Erik Skipper is an economics sophomore at UF. His column runs Wednesdays. You can contact him via


3 responses

  1. Nathan Torres

    I would like to be probably not the first who sees this mans point of view,. its relevant and he has some good opinions of what so called, Music is, Namely Rap,. If you were born in the 80’s like I am , these days I believe thats not rap. ALl bout the dollar dollar bill yo right.? truth be told my 11 year old niece amazes me that she jams out the that dam song by some balloon head called ” talk dirty to me ” This is the influence your kids have in a world they have yet to understand., Please I appreciate your thoughts on this matter

    February 2, 2014 at 8:25 pm

  2. I think it’s painting in pretty broad strokes to say something like “rap sucks”. Black Sabbath won a Grammy at that same show, and when’s the last time they put out a relevant album? I’d argue that it’s been decades. But this doesn’t make me say “metal sucks”. The Grammy’s are geared towards a mass audience, and mass audiences aren’t usually very appreciative of boundary pushers. There are plenty of artists in every genre taking their craft seriously and pushing the envelope of what their art can do, and they’re not often in the spotlight. There are also plenty of hacks, often in the spotlight, making it tough for them.
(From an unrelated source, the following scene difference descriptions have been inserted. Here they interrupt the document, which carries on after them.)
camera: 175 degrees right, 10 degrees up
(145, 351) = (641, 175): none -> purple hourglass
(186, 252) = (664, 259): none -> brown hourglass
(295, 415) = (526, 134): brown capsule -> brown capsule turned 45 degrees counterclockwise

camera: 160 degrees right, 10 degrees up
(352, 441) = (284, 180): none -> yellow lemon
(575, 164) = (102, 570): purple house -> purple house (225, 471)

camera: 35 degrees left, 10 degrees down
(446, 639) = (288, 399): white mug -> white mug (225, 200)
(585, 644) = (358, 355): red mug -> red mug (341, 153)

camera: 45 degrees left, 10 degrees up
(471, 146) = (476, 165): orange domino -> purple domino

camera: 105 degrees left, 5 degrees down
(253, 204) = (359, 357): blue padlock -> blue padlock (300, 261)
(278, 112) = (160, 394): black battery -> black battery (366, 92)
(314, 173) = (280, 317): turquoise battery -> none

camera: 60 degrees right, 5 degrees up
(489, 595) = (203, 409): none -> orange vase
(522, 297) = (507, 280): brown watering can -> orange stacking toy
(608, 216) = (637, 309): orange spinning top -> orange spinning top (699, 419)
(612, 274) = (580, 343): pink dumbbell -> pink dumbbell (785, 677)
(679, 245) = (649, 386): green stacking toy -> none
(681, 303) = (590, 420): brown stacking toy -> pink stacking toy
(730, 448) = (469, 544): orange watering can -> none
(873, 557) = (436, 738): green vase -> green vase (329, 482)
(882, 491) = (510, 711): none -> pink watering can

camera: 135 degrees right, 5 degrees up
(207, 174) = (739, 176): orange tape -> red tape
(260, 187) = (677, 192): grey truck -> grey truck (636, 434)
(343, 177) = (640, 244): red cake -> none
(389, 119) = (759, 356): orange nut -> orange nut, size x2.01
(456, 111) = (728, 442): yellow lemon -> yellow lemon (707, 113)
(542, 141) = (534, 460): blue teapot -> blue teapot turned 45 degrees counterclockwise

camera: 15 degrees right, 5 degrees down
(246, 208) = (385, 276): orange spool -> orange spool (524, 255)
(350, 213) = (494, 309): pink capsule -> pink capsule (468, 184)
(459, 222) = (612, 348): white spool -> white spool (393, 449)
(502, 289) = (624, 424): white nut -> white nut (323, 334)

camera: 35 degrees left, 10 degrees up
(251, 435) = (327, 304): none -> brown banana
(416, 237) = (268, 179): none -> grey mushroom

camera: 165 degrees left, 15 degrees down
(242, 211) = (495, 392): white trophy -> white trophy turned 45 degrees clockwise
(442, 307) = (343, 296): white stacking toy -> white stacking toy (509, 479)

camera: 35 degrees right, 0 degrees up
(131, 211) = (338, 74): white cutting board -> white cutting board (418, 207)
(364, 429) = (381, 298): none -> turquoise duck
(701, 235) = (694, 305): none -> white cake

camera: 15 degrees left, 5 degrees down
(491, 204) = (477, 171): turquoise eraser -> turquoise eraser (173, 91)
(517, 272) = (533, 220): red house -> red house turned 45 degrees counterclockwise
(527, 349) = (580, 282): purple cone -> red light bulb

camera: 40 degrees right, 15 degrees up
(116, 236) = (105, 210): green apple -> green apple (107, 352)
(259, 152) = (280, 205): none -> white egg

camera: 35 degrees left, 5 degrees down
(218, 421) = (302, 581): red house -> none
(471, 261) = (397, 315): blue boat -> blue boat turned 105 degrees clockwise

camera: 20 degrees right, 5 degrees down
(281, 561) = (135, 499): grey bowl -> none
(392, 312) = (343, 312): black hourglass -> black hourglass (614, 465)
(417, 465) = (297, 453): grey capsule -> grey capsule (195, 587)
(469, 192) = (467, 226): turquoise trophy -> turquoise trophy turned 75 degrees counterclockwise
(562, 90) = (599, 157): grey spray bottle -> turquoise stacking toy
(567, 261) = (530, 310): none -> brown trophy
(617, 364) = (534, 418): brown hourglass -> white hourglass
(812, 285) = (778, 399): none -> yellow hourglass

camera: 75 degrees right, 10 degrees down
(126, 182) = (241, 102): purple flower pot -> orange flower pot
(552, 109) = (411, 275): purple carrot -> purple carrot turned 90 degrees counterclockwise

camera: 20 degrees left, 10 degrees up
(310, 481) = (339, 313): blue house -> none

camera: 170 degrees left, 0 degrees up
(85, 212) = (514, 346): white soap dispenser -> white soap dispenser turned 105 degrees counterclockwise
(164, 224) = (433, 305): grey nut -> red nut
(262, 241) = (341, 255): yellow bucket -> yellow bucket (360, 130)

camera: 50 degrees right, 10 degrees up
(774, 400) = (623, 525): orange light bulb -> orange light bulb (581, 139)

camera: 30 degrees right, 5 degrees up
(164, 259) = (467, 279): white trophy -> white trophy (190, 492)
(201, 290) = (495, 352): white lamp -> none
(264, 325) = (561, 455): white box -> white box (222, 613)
    February 7, 2014 at 8:15 am

  3. I completely agree with what you are saying about the way most rap lyrics are saying bad things and earn money because of these things. Which is awful. Not all rap is that way but most of it is and it is sad. Music is a medium to get a certain views across. What it really comes down to is Freedom of Speech. We don’t have to listen to it but they have the right to be able to say they want. We as mothers, fathers, aunts and uncles… Have be proactive and sit with our children and explain to them why music like that is wrong, why it shouldn’t be listened to. Then maybe they will understand that music isn’t something they want to be a part of. A child doesn’t understand why they like it, it just has a cool beat. I don’t listen to rap nor do my children because of those reasons because I talk to them. Although I will give good written lyrics a chance even if it is a rap song. All music is a form of art and that is in the eye of the beholder. I also don’t give the Grammy’s the time of day. The Grammy’s are awards for the big wigs to give to themselves and the people they fund. Its for the top few. Not for actual musicians that work hard. For some it is and its because they worked hard to get it. I don’t buy it. Most of the music at the Grammy’s is awful and baffles me why what appears to be so many people like that crap. Most of the music there is factory made, Wal-Mart, Burger King music, that so many people have their hands into its not music anymore and definitely not what the “artist” has done. Its all smoke and mirrors. I feel bad for the kids growing up in these times because they don’t know what music is. I feel its a parent or family member’s job to inform the kid and guide them into the right direction. Its our job to protect them from what is out there. It is supposed to be a “free country”, even though it doesn’t appear to be, that means Freedom of Speech. We have to protect ourselves and family to what is out there.